Tai Chi Chuan Is Closely Tied to Traditional Chinese Philosophy
Tai Chi Chuan won its name from The Book of Changes of the Zhou Dynasty. As the book puts it, “Where there is taiji, there is peace and harmony between the positive and the negative.” Its unique form originated from the diagram of cosmological scheme. In Chinese philosophy, taiji refers to the ultimate source of the universe. It contains two opposite aspects of activity and inertia, with the former bearing yang and the latter yin. Yang and yin are contradictory yet complementary. There is an increase in yang if one moves and an increase in yin if one remains still. Tai Chi Chuan, by highlighting “ Softness can counter hardness ” , complies with Laozi 's idea of softness and motionlessness.
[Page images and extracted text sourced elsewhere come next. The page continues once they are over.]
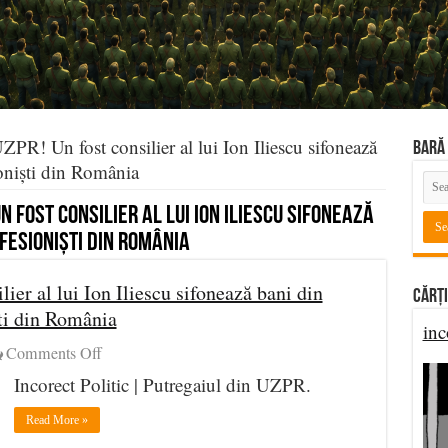
PR! Un fost consilier al lui Ion Iliescu sifonează
BARĂ 
ioniști din România
n fost consilier al lui Ion Iliescu sifonează
ofesioniști din România
ier al lui Ion Iliescu sifonează bani din
Cărți
ști din România
inc
on
Comments Off
Scandal
Incorect Politic | Putregaiul din UZPR.
în
UZPR!
Read More »
Un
The conception of absoluteness, coherence and unbrokenness in movements, and the unity of spirit, energy and concentration exemplified in Tai Chi Chuan draw its inspiration from the theory that “Man is an integral part of nature.” The route and movements of Tai Chi Chuan largely embody in :“Go right first when you intend to go left; bend first when you intend to stretch; tighten first when you intend to let loose .” The traceable source is rooted in the dialectical idea of Laozi—“Open in order to close; weaken in order to strengthen; abolish in order to establish; give in order to take. ”
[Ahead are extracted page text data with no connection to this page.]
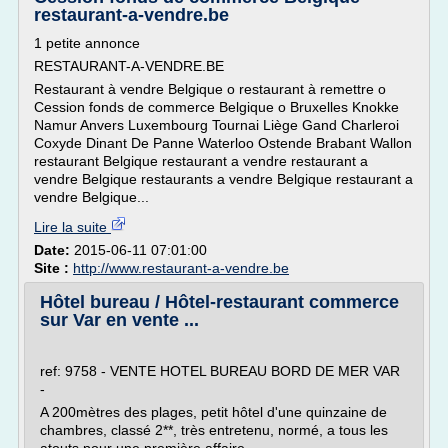
restaurant-a-vendre.be
1 petite annonce
RESTAURANT-A-VENDRE.BE
Restaurant à vendre Belgique o restaurant à remettre o
Cession fonds de commerce Belgique o Bruxelles Knokke
Namur Anvers Luxembourg Tournai Liège Gand Charleroi
Coxyde Dinant De Panne Waterloo Ostende Brabant Wallon
restaurant Belgique restaurant a vendre restaurant a
vendre Belgique restaurants a vendre Belgique restaurant a
vendre Belgique...
Lire la suite
Date:
2015-06-11 07:01:00
Site :
http://www.restaurant-a-vendre.be
Hôtel bureau / Hôtel-restaurant commerce
sur Var en vente ...
ref: 9758 - VENTE HOTEL BUREAU BORD DE MER VAR
-
A 200mètres des plages, petit hôtel d'une quinzaine de
chambres, classé 2**, très entretenu, normé, a tous les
Hence we can see that the traditional ideas of Chinese philosophy play an important role in the theorization and formation of the skills of Tai Chi Chuan. It follows that, since separate schools of Chinese philosophy such as Confucianism, Taoism and Neo-Confucianism of the song and Ming Dynasties all attach great importance to nourishing life, Tai Chi Chuan is bound to have genealogy with the tradition and medical science of health-care, e.g. the balance theory between yin and yang, the theory of spirit, energy and concentration, etc. all function to consummate the theory of Tai Chi Chuan. The mentioning of the tradition of health-care enables us to be further aware of its evolution.